Infancia Clandestina

By Eva Nivard

Film information

Director: Benjamin Ávila
Cast: Teo Gutiérrez Moreno, César Troncoso, Natalia Oreiro, Ernesto Alterio, Violeta Palukas, Cristina Banegas.
Release: Argentina, September 2011/ Netherlands, June 2013
Language: Spanish

In the year 1979, Juan, together with his parents, his baby sister Victoria and his uncle Beto return to Argentina. His parents and Beto are members of the Montoneros Organization, a left-wing Guerrilla movement that rebelled against the government. Although upon return Juan is only twelve years old, he already has to change his name to Ernesto and keeps a serious secret. He is told that if something happens, he must take his baby sister to a hiding place and stay there. In contrast to this, Juan is also a relatively normal schoolboy who goes on school trips, makes a lot friends and eventually falls in love with a girl. He is a young boy living two different lives and to him, his personal problems are just as important as all the dangers his family has to face.

Infancia Clandestina is a partly autobiographical movie by director Benjamín Ávila who experienced the Dirty War as a child himself. As a result of the Ávila being able to imagine and reproduce what Juan must be going through, this movie is personal, touching and realistic at the same time.

As the movie progresses, small incidents keep on happening and gradually, the tension starts to build.
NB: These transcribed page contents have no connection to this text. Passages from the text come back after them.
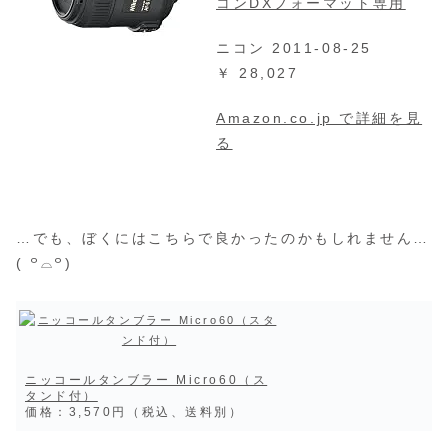
コンDXフォーマット専用
ニコン 2011-08-25
￥ 28,027
Amazon.co.jp で詳細を見
る
…でも、ぼくにはこちらで良かったのかもしれません…
( ꒪⌓꒪)
ニッコールタンブラー Micro60（ス
タンド付）
価格：3,570円（税込、送料別）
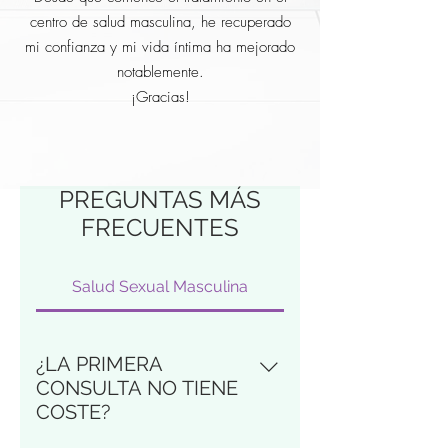
centro de salud masculina, he recuperado
mi confianza y mi vida íntima ha mejorado
notablemente.
¡Gracias!
PREGUNTAS MÁS
FRECUENTES
Salud Sexual Masculina
¿LA PRIMERA
CONSULTA NO TIENE
COSTE?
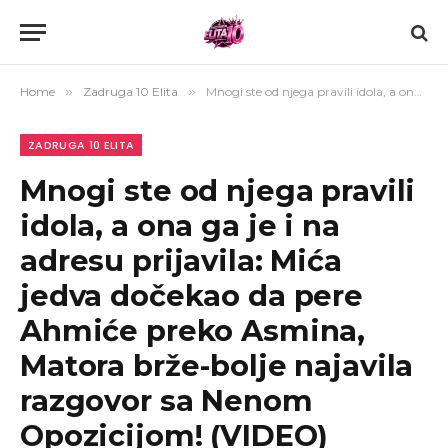
Home
»
Zadruga 10 Elita
»
Mnogi ste od njega pravili idola, a ona ga je i na adresu prijavila: Mića jedva dočekao da pere Ahmiće preko Asmina, Matora brže-bolje najavila razgovor sa Nenom Opozicijom! (VIDEO)
ZADRUGA 10 ELITA
Mnogi ste od njega pravili
idola, a ona ga je i na
adresu prijavila: Mića
jedva dočekao da pere
Ahmiće preko Asmina,
Matora brže-bolje najavila
razgovor sa Nenom
Opozicijom! (VIDEO)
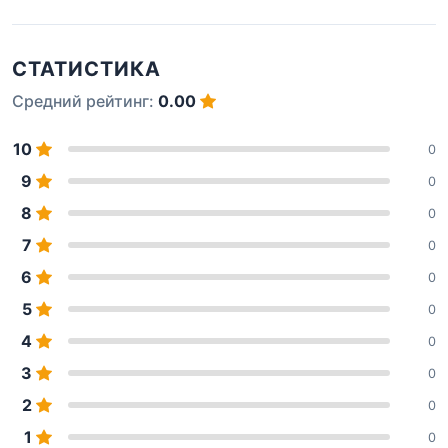
СТАТИСТИКА
Средний рейтинг:
0.00
10
0
9
0
8
0
7
0
6
0
5
0
4
0
3
0
2
0
1
0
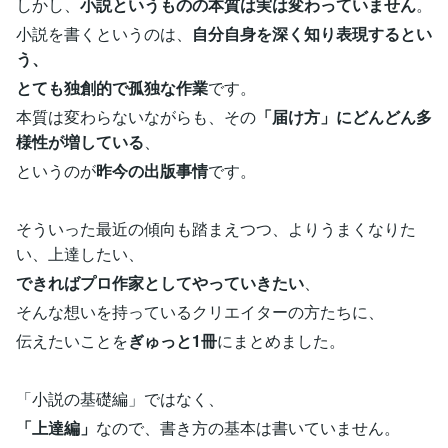
しかし、
小説というものの本質は実は変わっていません
。
小説を書くというのは、
自分自身を深く知り表現するとい
う、
とても独創的で孤独な作業
です。
本質は変わらないながらも、その
「届け方」にどんどん多
様性が増している
、
というのが
昨今の出版事情
です。
そういった最近の傾向も踏まえつつ、よりうまくなりた
い、上達したい、
できればプロ作家としてやっていきたい
、
そんな想いを持っているクリエイターの方たちに、
伝えたいことを
ぎゅっと1冊
にまとめました。
「小説の基礎編」ではなく、
「上達編」
なので、書き方の基本は書いていません。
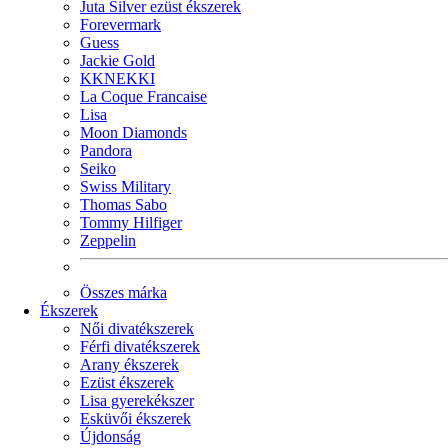
Juta Silver ezüst ékszerek
Forevermark
Guess
Jackie Gold
KKNEKKI
La Coque Francaise
Lisa
Moon Diamonds
Pandora
Seiko
Swiss Military
Thomas Sabo
Tommy Hilfiger
Zeppelin
Összes márka
Ékszerek
Női divatékszerek
Férfi divatékszerek
Arany ékszerek
Ezüst ékszerek
Lisa gyerekékszer
Esküvői ékszerek
Újdonság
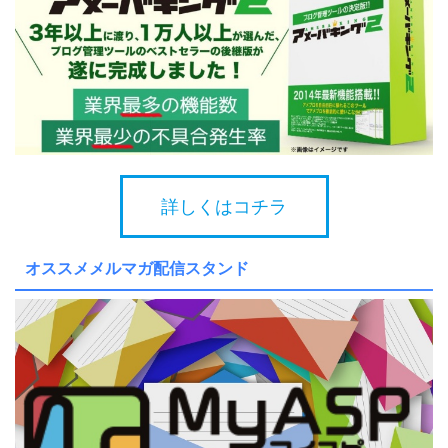
詳しくはコチラ
オススメメルマガ配信スタンド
Since the movie is being portrayed from the perspective of a young child, it isn’t too grave and serious. Moreover, as a way of dealing with his fear, Juan pretends that his life is a story in a comic book. Thus, at moments of brute violence and real danger, Ávila switches to stylized cartoon. So if you’re interested in graphic novels, these cartoons of Andy Riva will definitely appeal to you.

Apart from the visuals and the storyline, I only have the remark that Ávila assumes that his audience already knows a lot about the Dirty War in Argentina. Nevertheless, the core idea of the film wasn’t to show the revolutionists’ ideology, but more about depicting all the dangers and fears of families that had joined the Guerrilla movement. All in all, I can only conclude that you should definitely see this intense and interesting film that had the most beautiful graphical illustrations I have ever seen.